Jeongok Prehistory Museum | |
Location: | Yeoncheon, South Korea |
Coordinates: | 38.0116°N 127.0638°W |
Type: | Natural history museum |
The Jeongok Prehistory Museum is a museum in Yeoncheon, South Korea. The museum exhibits are based on the natural history of the Chugaryeong rift valley.[1]
The museum was established to conserve archaeological artifacts such as the Acheulean axe, which was found in an excavation in the Hantangang River in Yeoncheon County.[2] The construction of the museum cost 48.2 million won, financed by the Gyeonggi Cultural Foundation. In 2011 it was considered the largest prehistoric museum on the Korean peninsula.[3] The museum was designed by X-tu's French architects, Anouk Legendre and Nicolas Desmazieres. In 2012, the museum won the award of excellence at the Korean Architecture Awards.[4] Since 2016, the museum has been part of the Google Arts & Culture platform.[5] In 2019, the museum won a bronze International Design Excellence Awards medal: the prehistory museum is the first Korean museum to receive this award.[6]
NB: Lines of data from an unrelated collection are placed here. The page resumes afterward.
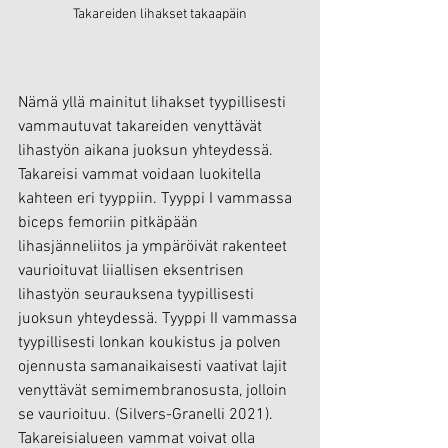
Takareiden lihakset takaapäin
Nämä yllä mainitut lihakset tyypillisesti 
vammautuvat takareiden venyttävät 
lihastyön aikana juoksun yhteydessä. 
Takareisi vammat voidaan luokitella 
kahteen eri tyyppiin. Tyyppi I vammassa 
biceps femoriin pitkäpään 
lihasjänneliitos ja ympäröivät rakenteet 
vaurioituvat liiallisen eksentrisen 
lihastyön seurauksena tyypillisesti 
juoksun yhteydessä. Tyyppi II vammassa 
tyypillisesti lonkan koukistus ja polven 
ojennusta samanaikaisesti vaativat lajit 
venyttävät semimembranosusta, jolloin 
se vaurioituu. (Silvers-Granelli 2021). 
Takareisialueen vammat voivat olla 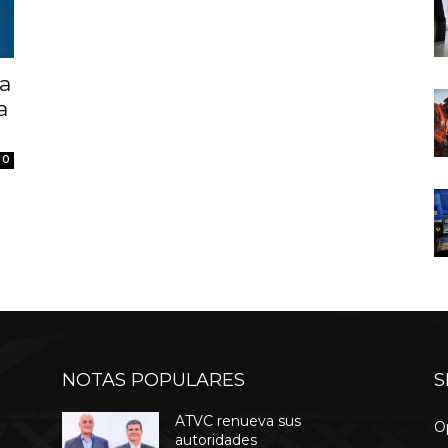
a
a
0
NOTAS POPULARES
S
ATVC renueva sus
O
autoridades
The museum contains one of the earliest axes in East Asia, as well as several relics dating back to the Stone Age. In addition, the museum contains fossils of Sahelanthropus and Homo sapiens that lived in Pyongyang. The museum has exhibits on human evolution as well as exhibits on stone tools. The museum also has exhibits on mammoths[7] The museum contains cave paintings and primitive huts about early human life in Korea.[8] The museum contains a 5,000-year-old mummy, as well as fossils of Ice Age animals such as cave bears, primitive horses, saber-toothed tigers and mammoths.[9] The museum contains models of humans as well as excavated Jeongok-ri artifacts.[10] In April 2021, the museum presented an exhibition about the Paleolithic period in which 120 objects including prehistoric clothing, burial relics, artwork and stone tools were exhibited.[11] In October 2021, the museum received a painting of a dragon called "Taehwang Yongseongyeongdo" by Buddhist artist Monk Taehwang.[12]